François Baroin, président de l’AMF, a quant à lui insisté sur la problématique des garanties d’emprunt apportées par les collectivités territoriales aux bailleurs sociaux pour leurs projets de construction. : « Les collectivités travaillent main dans la main avec les bailleurs sociaux depuis des années, ils sont les garants de la mixité sociale sur les territoires. Depuis quelques mois nous avons des demandes d’allongement de la durée des garanties d’emprunt des bailleurs sociaux, liées à la renégociation de leur dette avec la Caisse des dépôts. La notation des collectivités auprès des banques risque de se dégrader avec ces allongements, ce qui signifierait pour elles de moins bonnes conditions d’emprunt. De plus, nous ne pouvons plus répondre à ces demandes de garantie supplémentaire. »
Discussions stériles
L’Union sociale pour l’habitat est actuellement en discussion avec le ministère de la Cohésion des territoires, dans le cadre d’une clause de revoyure pour évaluer l’impact de la réforme des APL, mais les discussions sont pour le moment dans l’impasse, alors qu’à partir de 2021 s’annonce le doublement de la RLS de 800 à 1,6 milliard d’euros par an. L’Union sera reçue par le Premier ministre le 22 février, et une prochaine réunion est prévue le 15 mars avec le ministre du Logement, Julien Denormandie.
Chaque acteur présent a des revendications propres, mais dans l’immédiat tous proposent au Gouvernement un « pacte pour la construction ». « Il ne faut pas aller vers une deuxième vague de prélèvements sur les organismes HLM, met en garde Christophe Robert, le délégué général de la Fondation Abbé Pierre. Par ailleurs le gouvernement devrait beaucoup plus soutenir les maires bâtisseurs, les acteurs de bonne volonté, qu’ils interviennent sur le secteur du logement privé ou social. »

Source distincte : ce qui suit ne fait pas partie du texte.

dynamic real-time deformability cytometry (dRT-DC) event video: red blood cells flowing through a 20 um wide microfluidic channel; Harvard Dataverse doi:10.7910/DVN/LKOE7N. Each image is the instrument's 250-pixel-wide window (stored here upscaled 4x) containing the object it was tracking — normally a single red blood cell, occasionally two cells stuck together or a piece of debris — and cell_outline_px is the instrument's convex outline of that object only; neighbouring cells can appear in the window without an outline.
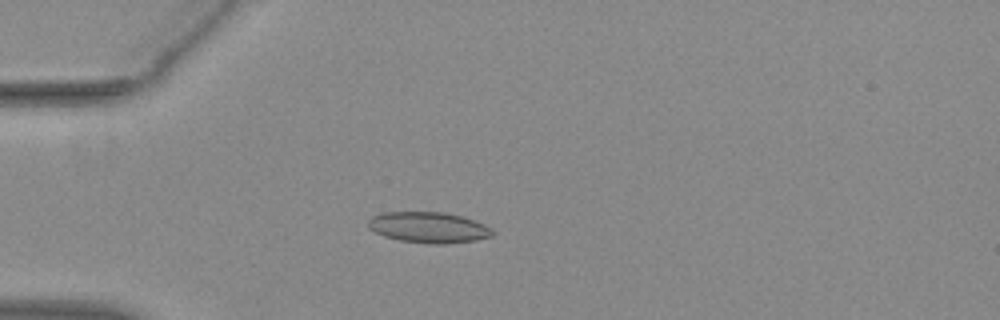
{"species": "common noctule bat (a hibernating species)", "species_latin": "Nyctalus noctula", "temperature_condition": "warm", "stored_images_in_passage": 41, "camera_frame_rate_fps": 3000, "um_per_image_px": 0.085, "animal": {"sex": "female", "body_mass_g": 29.2, "forearm_length_mm": 56.3}, "frame": {"image": 1, "passage_image": 3, "time_ms": 0.667, "image_size_px": [1000, 320], "cell_outline_px": [[496, 232], [492, 236], [476, 240], [444, 244], [428, 244], [400, 240], [384, 236], [368, 228], [368, 220], [372, 216], [384, 212], [444, 212], [460, 216], [484, 224], [492, 228]], "centroid_in_image_um": [36.44, 19.33], "position_along_channel_um": 48.6, "area_um2": 22.37}}
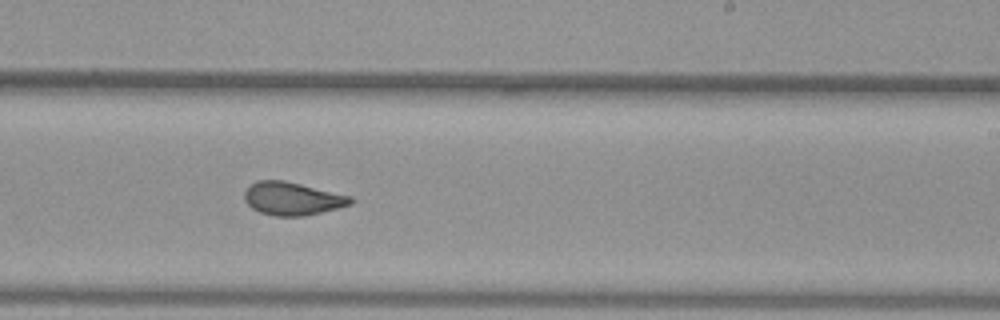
{"frame": {"image": 2, "passage_image": 21, "time_ms": 6.667, "image_size_px": [1000, 320], "cell_outline_px": [[356, 200], [352, 204], [304, 216], [276, 216], [260, 212], [252, 208], [244, 200], [244, 192], [256, 180], [284, 180], [352, 196]], "centroid_in_image_um": [24.86, 16.88], "position_along_channel_um": 264.1, "area_um2": 20.4}}
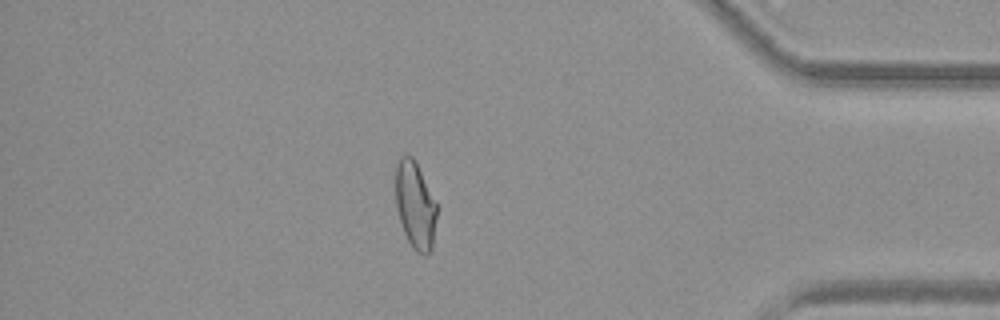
{"frame": {"image": 3, "passage_image": 34, "time_ms": 11.0, "image_size_px": [1000, 320], "cell_outline_px": [[436, 216], [432, 248], [424, 256], [416, 252], [412, 248], [404, 232], [396, 208], [396, 164], [400, 156], [412, 156], [416, 160], [436, 204]], "centroid_in_image_um": [35.28, 17.44], "position_along_channel_um": 399.9, "area_um2": 20.75}, "authors_computed_cell_mechanics": {"area_um2": 20.9236, "velocity_mm_per_s": 3.9106, "shape_relaxation_time_tau1_ms": null, "shape_relaxation_time_tau2_ms": 1.8879, "deformation_change_tau1": null, "deformation_change_tau2": 0.0784}}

Une plateforme de propositions communes devrait être présentée d’ici deux semaines. En attendant, Marcel Rougemont, le président de la Fédération des offices publics de l’habitat, résume le sentiment général : « Le gouvernement a une lecture du logement strictement budgétaire. Nous lui demandons d’avoir une vraie politique, nous voulons qu’il nous fixe des objectifs, et nous mobiliser pour la production ».